Lembro-me, certa vez, de Tatiana contar sobre os tempos pioneiros da TV Tupi, dos programas que escrevia, traduzia ou adaptava, como o Sítio do Pica-pau Amarelo, ela disse às gargalhadas:“Naquela época, não havia programas para crianças na TV, o que existia eram programas de auditório com público infantil. Sabe quem era a “Xuxa” daquele tempo? A Virgínia Lane, estrela do teatro de rebolado, animava e apresentava um programa na Tupi. Ela fazia o trabalho dela muito bem, sabia como lidar com o público do auditório, a criançada gritava e pulava. Usava um maiô, com orelhas de coelhinho e rabinho, e mostrava suas bonitas pernas. Nada muito sexy. Nunca ninguém reclamou, depois, quando apareceu a Xuxa, houve polêmicas porque ela usava roupa curta e coisa e tal, e a Virgínia Lane já

fazia isso muito antes.

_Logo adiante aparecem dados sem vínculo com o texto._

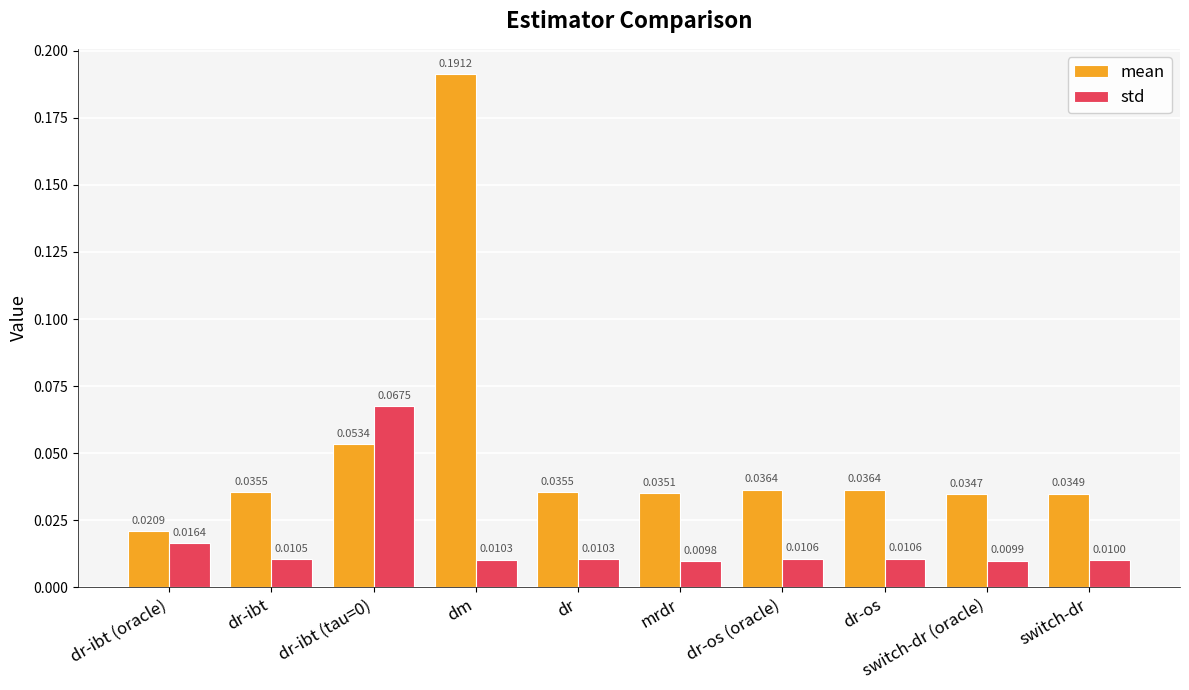

List the series in order of their peak value, lowest first.

std, mean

Mas o nosso trabalho na televisão foi completamente diferente, o nosso era teatro infantil”.

Numa outra visita, em 2009, eu cheguei à sua casa e Tatiana estava terminando de escrever uma narrativa intitulada História Molhada, inspirada em A Pequena Sereia, de Andersen. Pediu para esperar uns minutinhos. Fiquei ali sentada num banquinho observando-a e totalmente encantada. Que sensacional! Rapidamente, ela terminou. Comentou que se recordou que o seu pai narrava essa história quando ela tinha 4 aninhos, de uma maneira toda especial, por isso, resolveu criar uma historinha com as personagens Lenita e seu papai. Quando o livro foi publicado, ela guardou um exemplar e me presenteou. “É daquela história que estava concluindo o dia que você veio me visitar, lembra?” Fiquei emocionada, nem preciso dizer que guardo esse livro como um amuleto. Sempre antes de ir embora, Tatiana mandava servir um cafezinho e me dava deliciosos bombons!“Para você comer no caminho”. Pegava a agenda e começava a folhear e perguntava: “Quando você pretende voltar?”, às vezes ficava sem graça de responder, ela então agendava para o outro mês, no final da tarde e sempre durante a semana. E na data marcada, lá ia eu toda Feliz (com “F” maiúsculo, mas eu precisava era dar “nó em pingo d’água” para sair do trabalho mais cedo. Minha sorte é que trabalhava nas Perdizes, bairro vizinho ao Pacaembu, pegava um táxi e em menos de 10 minutos estava na casa da escritora). Tatiana partiu em 2014, aos 93 anos. Foi então que me dei conta da boa influência que ela teve em minha vida. Seus conselhos, transmissão de sabedores, acolhida e ternura que ficarão para sempre gravados no meu coração. Só posso ter gratidão. Por isso, sempre falarei da Tatiana, dos seus livros e da minha pequena vivência ao seu lado nessas visitas à Rua Itajaçu. Tatiana Belinky é uma referência na minha carreira literária, uma estrela que iluminou minha vida e ampliou meus horizontes.